Monday, June 13, 2011

Menghidupi bangunan tua lebih lama..


Salah satu bangunan di Wina yang aku kunjungi adalah Gasometer. Tentang Gasometer ini, ceritanya pertama kali aku tahu saat Prof. Erich Lehnner presentasi di BI (eks DJB) Jogja sekitar dua tahun lalu. Ia dosen arsitektur di TU Wien, Austria.
Gasometer adalah tangki penyimpanan gas yang melayani Kota Wina. Jumlahnya ada empat dengan kapasitas sekitar 90.000 m3 atau yang terbesar di seluruh Eropa. Dibangun tahun 1896-1899 oleh perusahaan gas Gaswerk Simmering.
Lokasinya di Distrik 11, Simmering. Dari pusat kota, bisa menumpang subway nomer 3 jurusan Ottakring-Simmering.
Karena perubahan sumber gas, Gasometer tidak digunakan lagi sekitar tahun 1980an. Kemudian dimatikan, namun sebelumnya telah ditetapkan sebagai pusaka kota sekitar tahun 1978. Bentuknya yang besar, diselimuti oleh material batu-batu terawat dengan baik.

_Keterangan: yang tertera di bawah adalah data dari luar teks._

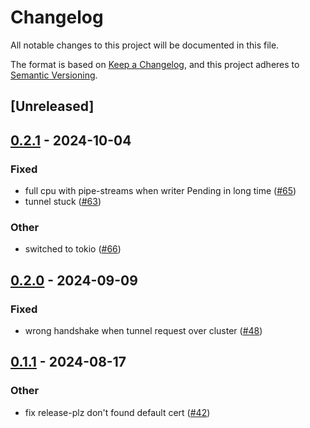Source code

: # Changelog
All notable changes to this project will be documented in this file.

The format is based on [Keep a Changelog](https://keepachangelog.com/en/1.0.0/),
and this project adheres to [Semantic Versioning](https://semver.org/spec/v2.0.0.html).

## [Unreleased]

## [0.2.1](https://github.com/8xFF/atm0s-reverse-proxy/compare/atm0s-reverse-proxy-protocol-v0.2.0...atm0s-reverse-proxy-protocol-v0.2.1) - 2024-10-04

### Fixed

- full cpu with pipe-streams when writer Pending in long time ([#65](https://github.com/8xFF/atm0s-reverse-proxy/pull/65))
- tunnel stuck ([#63](https://github.com/8xFF/atm0s-reverse-proxy/pull/63))

### Other

- switched to tokio ([#66](https://github.com/8xFF/atm0s-reverse-proxy/pull/66))

## [0.2.0](https://github.com/8xFF/atm0s-reverse-proxy/compare/atm0s-reverse-proxy-protocol-v0.1.1...atm0s-reverse-proxy-protocol-v0.2.0) - 2024-09-09

### Fixed

- wrong handshake when tunnel request over cluster ([#48](https://github.com/8xFF/atm0s-reverse-proxy/pull/48))

## [0.1.1](https://github.com/8xFF/atm0s-reverse-proxy/compare/atm0s-reverse-proxy-protocol-v0.1.0...atm0s-reverse-proxy-protocol-v0.1.1) - 2024-08-17

### Other
- fix release-plz don't found default cert ([#42](https://github.com/8xFF/atm0s-reverse-proxy/pull/42))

Sekitar tahun 1990an, Kota Wina memutuskan untuk menghidupkan kembali Gasometer. Bukan sebagai Gasometer, tetapi untuk fungsi lain seperti tempat tinggal, komersial dan perkantoran. Ada empat arsitek yang terpilih, yaitu Jean Nouvel (Gasometer A), Coop Himmelblau (Gasometer B), Manfred Wehdorn (Gasometer C) dan Wilhelm Holzbauer (Gasometer D).
Gasometer ini contoh bagaimana bangunan tua dan bersejarah sebenarnya memiliki alternatif perlakukan selain sekadar diawetkan. Contoh lain seperti Museum Orsay di Paris, yang sebelumnya adalah stasiun kereta api. Di Jakartapun kita punya contoh seperti Museum Fatahilah yang sebelumnya adalah Balai Kota.